Monsieur Bouchard qui en menait large dans le parti, avant-gardiste et souvent controversé avait d’irréductibles adversaires dans sa propre formation politique et qui le considéraient comme politiquement non rentable. Aussi n’est-il pas surprenant que des démarches aient été faites pour l’éloigner de la scène politique provinciale. Des 1939, des rumeurs persistantes à l’effet qu’il pourrait être nommé au Sénat circulaient.

Ce n’est toutefois qu’en mars 1944 qu’il sera nommé sénateur pour la division des Laurentides par le premier ministre W. Lyon Mackenzie-King. En avril de la même année, il devint également le premier président de l’Hydro-Québec. À la suite de ces deux nominations, il donna sa démission à Québec, à la fois comme ministre et comme député de Saint-Hyacinthe.

Si la renommée de Monsieur Bouchard n’était plus à faire au Québec, c’est surtout par les accusations qu’il porta contre la société secrète Jacques-Cartier qu’il se fit connaître au Canada anglais.

À l’occasion d’une motion présentée au Sénat en juin 1944 par le sénateur David et qui portait sur l’adoption d’un manuel uniforme pour l’enseignement de l’histoire du Canada, le sénateur Bouchard choisit de faire son discours d’entrée au Sénat Canadien.
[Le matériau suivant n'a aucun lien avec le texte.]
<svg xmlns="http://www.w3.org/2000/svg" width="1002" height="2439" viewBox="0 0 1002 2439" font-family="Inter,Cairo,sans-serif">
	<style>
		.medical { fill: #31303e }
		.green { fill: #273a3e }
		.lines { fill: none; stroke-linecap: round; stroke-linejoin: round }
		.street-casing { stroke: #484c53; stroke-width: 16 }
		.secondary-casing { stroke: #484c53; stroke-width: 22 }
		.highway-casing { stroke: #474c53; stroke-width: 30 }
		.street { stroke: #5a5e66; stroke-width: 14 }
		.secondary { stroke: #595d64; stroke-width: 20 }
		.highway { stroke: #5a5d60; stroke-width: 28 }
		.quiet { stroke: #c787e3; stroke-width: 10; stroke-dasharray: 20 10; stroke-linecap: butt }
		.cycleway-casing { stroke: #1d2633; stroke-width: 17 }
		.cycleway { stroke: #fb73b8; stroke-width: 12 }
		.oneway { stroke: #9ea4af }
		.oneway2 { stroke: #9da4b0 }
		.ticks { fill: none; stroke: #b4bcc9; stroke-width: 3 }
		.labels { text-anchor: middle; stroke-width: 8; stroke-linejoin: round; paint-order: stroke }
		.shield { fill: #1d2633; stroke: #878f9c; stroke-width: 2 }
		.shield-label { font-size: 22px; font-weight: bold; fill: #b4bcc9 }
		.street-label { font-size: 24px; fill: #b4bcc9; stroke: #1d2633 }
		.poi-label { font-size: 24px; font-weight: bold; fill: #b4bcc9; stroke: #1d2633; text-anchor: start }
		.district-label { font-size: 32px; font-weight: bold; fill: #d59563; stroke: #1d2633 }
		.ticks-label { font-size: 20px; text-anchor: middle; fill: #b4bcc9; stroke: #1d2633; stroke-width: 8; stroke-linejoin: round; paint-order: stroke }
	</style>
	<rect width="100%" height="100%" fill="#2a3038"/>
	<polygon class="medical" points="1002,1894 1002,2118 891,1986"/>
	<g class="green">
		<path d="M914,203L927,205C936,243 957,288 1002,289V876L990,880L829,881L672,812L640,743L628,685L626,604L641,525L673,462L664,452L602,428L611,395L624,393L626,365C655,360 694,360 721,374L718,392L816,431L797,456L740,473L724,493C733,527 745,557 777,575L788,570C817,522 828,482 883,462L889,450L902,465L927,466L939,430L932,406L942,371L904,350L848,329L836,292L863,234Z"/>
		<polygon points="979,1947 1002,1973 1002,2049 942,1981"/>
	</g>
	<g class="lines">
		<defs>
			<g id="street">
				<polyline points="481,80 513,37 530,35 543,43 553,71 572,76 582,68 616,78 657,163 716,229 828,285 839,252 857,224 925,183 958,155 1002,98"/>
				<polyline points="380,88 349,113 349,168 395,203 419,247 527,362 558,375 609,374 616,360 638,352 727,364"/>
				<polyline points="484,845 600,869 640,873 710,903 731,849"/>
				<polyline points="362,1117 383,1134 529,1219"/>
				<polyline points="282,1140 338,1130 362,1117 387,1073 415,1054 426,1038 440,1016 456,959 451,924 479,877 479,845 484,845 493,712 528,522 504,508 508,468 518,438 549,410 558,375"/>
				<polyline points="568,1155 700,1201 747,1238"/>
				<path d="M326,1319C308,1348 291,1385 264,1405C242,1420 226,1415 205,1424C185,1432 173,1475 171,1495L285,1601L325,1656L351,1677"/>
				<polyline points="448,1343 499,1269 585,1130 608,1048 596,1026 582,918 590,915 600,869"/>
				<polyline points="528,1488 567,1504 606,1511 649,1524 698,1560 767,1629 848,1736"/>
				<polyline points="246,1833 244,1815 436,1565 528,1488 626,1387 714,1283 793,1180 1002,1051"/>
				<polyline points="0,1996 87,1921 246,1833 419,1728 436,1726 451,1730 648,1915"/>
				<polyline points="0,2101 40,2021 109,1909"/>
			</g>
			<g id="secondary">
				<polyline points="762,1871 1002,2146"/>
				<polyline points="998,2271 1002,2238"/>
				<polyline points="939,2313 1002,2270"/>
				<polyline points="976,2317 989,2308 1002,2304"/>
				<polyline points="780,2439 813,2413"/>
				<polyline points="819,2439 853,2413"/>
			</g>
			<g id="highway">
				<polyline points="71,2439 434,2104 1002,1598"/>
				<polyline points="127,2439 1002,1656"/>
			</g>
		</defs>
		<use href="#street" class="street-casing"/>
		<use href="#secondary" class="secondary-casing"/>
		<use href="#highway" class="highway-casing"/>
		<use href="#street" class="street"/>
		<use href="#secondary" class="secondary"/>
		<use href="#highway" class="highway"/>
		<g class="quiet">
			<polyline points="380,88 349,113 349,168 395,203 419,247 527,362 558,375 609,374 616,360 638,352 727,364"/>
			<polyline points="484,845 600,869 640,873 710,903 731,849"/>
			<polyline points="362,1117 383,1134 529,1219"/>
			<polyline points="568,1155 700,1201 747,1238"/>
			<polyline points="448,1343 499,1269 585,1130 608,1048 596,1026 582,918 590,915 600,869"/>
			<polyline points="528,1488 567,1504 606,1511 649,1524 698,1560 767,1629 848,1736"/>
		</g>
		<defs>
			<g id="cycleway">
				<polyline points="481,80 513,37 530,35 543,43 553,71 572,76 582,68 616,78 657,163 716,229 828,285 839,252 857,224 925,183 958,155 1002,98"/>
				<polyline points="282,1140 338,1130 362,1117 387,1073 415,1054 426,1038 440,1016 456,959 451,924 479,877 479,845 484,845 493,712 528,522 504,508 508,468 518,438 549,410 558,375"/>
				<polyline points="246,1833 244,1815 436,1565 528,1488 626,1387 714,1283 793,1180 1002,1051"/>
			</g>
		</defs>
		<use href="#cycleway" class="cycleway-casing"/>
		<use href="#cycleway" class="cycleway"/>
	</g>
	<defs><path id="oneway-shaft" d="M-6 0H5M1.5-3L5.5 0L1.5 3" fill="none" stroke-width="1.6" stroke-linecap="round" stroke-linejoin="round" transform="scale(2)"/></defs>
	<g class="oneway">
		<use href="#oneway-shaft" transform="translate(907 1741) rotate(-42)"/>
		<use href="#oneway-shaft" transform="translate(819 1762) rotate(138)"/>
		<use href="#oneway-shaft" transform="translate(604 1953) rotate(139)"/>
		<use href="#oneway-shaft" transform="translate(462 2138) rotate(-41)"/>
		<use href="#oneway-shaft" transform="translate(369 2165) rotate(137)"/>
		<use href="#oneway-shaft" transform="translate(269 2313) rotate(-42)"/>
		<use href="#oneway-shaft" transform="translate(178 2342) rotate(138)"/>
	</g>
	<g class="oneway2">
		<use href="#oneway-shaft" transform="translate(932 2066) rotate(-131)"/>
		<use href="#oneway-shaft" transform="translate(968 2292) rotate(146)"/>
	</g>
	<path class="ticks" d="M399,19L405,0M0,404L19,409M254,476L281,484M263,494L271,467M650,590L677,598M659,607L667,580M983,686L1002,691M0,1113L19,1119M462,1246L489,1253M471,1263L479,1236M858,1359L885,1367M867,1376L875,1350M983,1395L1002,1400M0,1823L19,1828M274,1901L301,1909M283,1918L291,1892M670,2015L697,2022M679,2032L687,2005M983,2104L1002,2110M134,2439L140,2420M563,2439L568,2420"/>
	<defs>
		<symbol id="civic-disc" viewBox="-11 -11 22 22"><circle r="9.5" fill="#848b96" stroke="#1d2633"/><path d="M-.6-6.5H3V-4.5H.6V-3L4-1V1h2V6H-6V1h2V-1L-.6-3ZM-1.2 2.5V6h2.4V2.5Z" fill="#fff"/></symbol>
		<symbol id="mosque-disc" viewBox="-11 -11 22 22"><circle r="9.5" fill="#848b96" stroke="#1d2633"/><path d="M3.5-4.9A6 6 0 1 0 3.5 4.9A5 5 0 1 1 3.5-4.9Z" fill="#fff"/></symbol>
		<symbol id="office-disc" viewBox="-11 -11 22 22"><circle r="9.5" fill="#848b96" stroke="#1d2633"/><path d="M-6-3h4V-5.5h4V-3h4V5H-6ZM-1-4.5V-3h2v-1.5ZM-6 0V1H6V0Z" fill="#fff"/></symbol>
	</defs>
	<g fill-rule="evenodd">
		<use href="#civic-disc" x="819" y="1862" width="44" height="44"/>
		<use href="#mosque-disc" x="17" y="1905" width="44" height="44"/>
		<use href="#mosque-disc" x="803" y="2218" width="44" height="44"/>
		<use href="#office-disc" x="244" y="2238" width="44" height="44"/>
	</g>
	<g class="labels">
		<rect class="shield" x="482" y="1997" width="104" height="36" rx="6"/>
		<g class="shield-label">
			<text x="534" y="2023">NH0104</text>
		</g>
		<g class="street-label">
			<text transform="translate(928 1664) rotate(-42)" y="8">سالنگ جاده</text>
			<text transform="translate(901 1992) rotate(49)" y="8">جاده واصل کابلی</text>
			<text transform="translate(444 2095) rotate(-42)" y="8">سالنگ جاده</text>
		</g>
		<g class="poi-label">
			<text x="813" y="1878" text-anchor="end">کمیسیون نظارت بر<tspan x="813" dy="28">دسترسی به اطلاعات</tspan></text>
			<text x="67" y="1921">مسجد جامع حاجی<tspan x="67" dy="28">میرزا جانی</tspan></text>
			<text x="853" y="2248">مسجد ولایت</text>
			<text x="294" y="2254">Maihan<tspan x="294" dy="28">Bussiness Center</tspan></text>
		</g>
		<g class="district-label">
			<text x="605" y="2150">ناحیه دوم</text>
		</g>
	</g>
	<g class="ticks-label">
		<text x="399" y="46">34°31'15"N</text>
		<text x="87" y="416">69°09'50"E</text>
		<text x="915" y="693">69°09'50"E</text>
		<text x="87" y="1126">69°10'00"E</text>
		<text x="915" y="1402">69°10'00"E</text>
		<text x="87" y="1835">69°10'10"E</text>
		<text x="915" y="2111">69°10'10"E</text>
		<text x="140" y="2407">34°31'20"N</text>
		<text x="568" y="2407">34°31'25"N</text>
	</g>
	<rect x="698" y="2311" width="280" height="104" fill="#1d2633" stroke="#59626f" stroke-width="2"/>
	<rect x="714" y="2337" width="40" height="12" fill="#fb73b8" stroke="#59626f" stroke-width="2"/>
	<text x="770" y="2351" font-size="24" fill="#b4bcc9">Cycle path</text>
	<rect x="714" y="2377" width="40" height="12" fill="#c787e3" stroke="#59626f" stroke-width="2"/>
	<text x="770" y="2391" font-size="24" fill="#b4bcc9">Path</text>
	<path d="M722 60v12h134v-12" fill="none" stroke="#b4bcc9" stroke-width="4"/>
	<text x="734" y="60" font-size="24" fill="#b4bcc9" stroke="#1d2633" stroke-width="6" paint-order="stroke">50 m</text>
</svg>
Il tenta de démontrer que ceux chez nous qui ont enseigné l’histoire canadienne l’avait fait avec l’idée de diviser les Canadiens sur les questions de race et de religion.
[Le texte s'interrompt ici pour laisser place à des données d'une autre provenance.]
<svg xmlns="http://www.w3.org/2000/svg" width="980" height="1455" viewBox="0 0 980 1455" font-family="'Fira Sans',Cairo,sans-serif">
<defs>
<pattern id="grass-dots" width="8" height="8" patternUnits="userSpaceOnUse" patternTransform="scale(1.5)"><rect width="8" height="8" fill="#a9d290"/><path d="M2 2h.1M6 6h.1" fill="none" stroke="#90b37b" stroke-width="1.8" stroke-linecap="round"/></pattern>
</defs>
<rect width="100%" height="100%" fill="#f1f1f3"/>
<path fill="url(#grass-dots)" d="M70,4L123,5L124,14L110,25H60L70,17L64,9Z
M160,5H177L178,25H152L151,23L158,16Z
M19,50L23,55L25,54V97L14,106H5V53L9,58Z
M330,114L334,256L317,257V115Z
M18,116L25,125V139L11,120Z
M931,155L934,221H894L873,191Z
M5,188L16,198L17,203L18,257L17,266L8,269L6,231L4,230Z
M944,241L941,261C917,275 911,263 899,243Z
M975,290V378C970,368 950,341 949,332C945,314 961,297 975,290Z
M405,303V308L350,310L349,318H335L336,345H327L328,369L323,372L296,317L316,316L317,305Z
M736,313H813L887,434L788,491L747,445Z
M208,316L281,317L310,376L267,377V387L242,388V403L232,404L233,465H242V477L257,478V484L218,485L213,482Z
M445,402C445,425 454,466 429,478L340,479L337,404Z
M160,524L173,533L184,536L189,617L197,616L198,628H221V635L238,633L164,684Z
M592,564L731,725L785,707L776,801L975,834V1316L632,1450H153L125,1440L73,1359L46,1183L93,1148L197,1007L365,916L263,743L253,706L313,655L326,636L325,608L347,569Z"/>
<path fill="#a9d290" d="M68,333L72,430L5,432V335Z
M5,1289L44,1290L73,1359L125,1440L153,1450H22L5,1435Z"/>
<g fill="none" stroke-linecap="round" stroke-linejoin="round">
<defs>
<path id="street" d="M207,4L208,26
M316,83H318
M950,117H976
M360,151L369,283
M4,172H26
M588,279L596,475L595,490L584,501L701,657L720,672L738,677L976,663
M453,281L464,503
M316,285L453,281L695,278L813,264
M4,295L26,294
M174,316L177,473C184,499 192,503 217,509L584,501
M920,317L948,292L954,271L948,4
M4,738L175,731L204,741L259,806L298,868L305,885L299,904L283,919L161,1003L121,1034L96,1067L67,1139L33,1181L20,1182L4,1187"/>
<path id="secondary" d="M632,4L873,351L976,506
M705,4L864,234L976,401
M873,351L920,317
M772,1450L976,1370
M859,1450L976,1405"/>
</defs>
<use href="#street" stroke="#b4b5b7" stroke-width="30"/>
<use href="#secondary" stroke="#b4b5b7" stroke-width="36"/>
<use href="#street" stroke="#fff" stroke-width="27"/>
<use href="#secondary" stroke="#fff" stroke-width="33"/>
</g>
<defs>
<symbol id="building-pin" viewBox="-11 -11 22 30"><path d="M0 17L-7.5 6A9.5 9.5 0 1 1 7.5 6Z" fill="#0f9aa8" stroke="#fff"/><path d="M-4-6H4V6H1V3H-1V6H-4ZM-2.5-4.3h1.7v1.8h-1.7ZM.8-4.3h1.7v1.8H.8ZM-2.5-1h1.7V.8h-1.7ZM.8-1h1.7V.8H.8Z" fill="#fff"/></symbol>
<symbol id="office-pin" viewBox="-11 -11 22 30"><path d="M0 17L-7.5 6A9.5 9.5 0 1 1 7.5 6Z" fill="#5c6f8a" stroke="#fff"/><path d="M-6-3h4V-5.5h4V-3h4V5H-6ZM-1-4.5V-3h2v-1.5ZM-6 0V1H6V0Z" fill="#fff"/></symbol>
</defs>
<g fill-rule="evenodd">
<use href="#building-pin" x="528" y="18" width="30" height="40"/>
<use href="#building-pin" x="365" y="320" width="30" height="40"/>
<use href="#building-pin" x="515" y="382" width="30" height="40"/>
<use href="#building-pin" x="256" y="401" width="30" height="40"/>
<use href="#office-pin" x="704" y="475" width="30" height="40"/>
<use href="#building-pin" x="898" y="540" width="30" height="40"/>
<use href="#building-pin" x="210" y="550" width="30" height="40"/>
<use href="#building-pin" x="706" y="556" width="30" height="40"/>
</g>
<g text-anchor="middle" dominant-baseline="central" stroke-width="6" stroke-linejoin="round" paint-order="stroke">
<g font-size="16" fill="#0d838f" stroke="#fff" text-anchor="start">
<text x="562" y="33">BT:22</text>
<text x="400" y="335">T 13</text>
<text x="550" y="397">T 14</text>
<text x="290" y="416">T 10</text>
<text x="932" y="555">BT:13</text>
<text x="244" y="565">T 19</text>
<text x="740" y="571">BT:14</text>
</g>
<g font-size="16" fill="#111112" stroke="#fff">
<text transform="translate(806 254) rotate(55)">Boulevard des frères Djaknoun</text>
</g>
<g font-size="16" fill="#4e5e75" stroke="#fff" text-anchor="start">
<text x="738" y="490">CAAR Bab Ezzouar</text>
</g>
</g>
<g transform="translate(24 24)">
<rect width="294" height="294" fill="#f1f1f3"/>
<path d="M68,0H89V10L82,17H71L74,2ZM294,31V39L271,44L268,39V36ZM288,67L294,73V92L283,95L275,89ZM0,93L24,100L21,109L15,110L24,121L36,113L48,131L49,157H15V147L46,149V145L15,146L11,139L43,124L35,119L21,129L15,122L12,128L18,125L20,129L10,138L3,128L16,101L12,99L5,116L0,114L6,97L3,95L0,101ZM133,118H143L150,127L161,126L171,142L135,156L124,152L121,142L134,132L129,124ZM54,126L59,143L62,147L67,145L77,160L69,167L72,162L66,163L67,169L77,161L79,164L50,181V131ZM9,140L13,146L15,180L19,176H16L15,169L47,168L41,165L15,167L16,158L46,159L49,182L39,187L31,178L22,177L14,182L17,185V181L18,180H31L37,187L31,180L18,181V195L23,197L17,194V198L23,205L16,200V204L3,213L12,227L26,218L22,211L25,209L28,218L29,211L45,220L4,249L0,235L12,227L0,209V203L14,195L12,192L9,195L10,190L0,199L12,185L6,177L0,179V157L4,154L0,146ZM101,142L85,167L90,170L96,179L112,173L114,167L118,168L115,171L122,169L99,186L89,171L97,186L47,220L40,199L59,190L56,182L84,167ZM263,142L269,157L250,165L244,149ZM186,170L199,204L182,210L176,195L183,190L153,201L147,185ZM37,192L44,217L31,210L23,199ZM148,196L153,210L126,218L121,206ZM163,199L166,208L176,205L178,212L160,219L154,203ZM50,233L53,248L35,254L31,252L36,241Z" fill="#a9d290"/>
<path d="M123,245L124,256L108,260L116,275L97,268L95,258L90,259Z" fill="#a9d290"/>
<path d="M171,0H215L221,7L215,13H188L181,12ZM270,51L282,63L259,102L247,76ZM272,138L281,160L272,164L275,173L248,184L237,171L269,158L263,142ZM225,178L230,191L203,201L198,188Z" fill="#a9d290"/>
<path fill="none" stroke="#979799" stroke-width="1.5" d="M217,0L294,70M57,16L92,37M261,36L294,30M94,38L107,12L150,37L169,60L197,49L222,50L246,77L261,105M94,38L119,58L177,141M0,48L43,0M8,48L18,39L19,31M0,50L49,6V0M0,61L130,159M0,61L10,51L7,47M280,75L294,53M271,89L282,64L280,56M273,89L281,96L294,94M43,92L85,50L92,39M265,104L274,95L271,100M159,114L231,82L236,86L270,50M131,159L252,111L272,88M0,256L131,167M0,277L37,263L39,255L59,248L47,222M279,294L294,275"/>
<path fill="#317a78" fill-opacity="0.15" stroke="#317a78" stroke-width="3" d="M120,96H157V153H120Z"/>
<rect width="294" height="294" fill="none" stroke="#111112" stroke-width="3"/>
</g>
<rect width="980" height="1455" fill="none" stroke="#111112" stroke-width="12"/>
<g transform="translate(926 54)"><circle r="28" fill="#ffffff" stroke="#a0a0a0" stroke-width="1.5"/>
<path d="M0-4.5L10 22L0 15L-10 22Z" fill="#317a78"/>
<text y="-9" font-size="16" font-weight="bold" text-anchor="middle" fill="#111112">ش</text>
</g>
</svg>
Il déclara que vers 1928, une société secrète avait été fondée sous le nom de l’Ordre de Jacques-Cartier avec la bénédiction du clergé catholique canadien-français et cela dans le but de permettre aux Canadiens français d’obtenir leur juste part dans la fonction publique fédérale.

Avec les années toujours selon le sénateur Bouchard, cette société secrète noyauta les Syndicats catholiques, les Chambres de Commerce junior, les commissions scolaires, conseils municipaux et les Sociétés Saint-Jean-Baptiste, ce qui constituait une menace pour l’unité canadienne disait-il.

Ce discours prononcé le jour même où s’ouvrait dans notre ville (Saint-Hyacinthe) le Congrès Eucharistique et à l’avant veille de la Fête de la Saint-Jean-Baptiste, souleva la réprobation générale dans toute la province.

Le cardinal Villeneuve, pour sa part, du haut de la chaire de la Cathédrale dénonça les propos tenus les qualifiant d’injustes, d’injurieux, d’irréfléchis et de mal fondés.

Deux jours à peine après ce discours au Sénat, le premier ministre Godbout faisait connaître à la population que le sénateur Bouchard avait été démis de ses fonctions comme président de l’Hydro-Québec (poste qu’il occupait depuis dix semaines seulement).

Au début de juillet 1944, il démissionna aussi de l’Institut Démocratique Canadien qu’il avait fondé l’année précédente et dont il était le Gouverneur suprême, afin d’éviter des ennuis à cet organisme.

Dans le Clairon de Saint-Hyacinthe du 28 juillet 1944 sous sa propre signature, le sénateur Bouchard écrivait : « On a tenté de m’écraser en m’injuriant et en m’insultant. Et ces avanies me sont survenues de tout bord de tout côté, de mes adversaires politiques, de certaines autorités religieuses, des chefs de mon propre parti ».

Sans mettre un terme à la carrière politique turbulente du sénateur Bouchard, ce discours au Sénat marqua toutefois le début de sa sortie comme homme public.

Ceux de ma génération et d’autres plus âgés qui l’ont bien connu, s’ils sont capables de sévères critiques à son endroit, sauront quand même reconnaître à cet homme politique de chez nous, l’audace, l’énergie et le courage de ses convictions.

Le sénateur Bouchard décéda le 14 novembre 1962 à l’âge de 80 ans.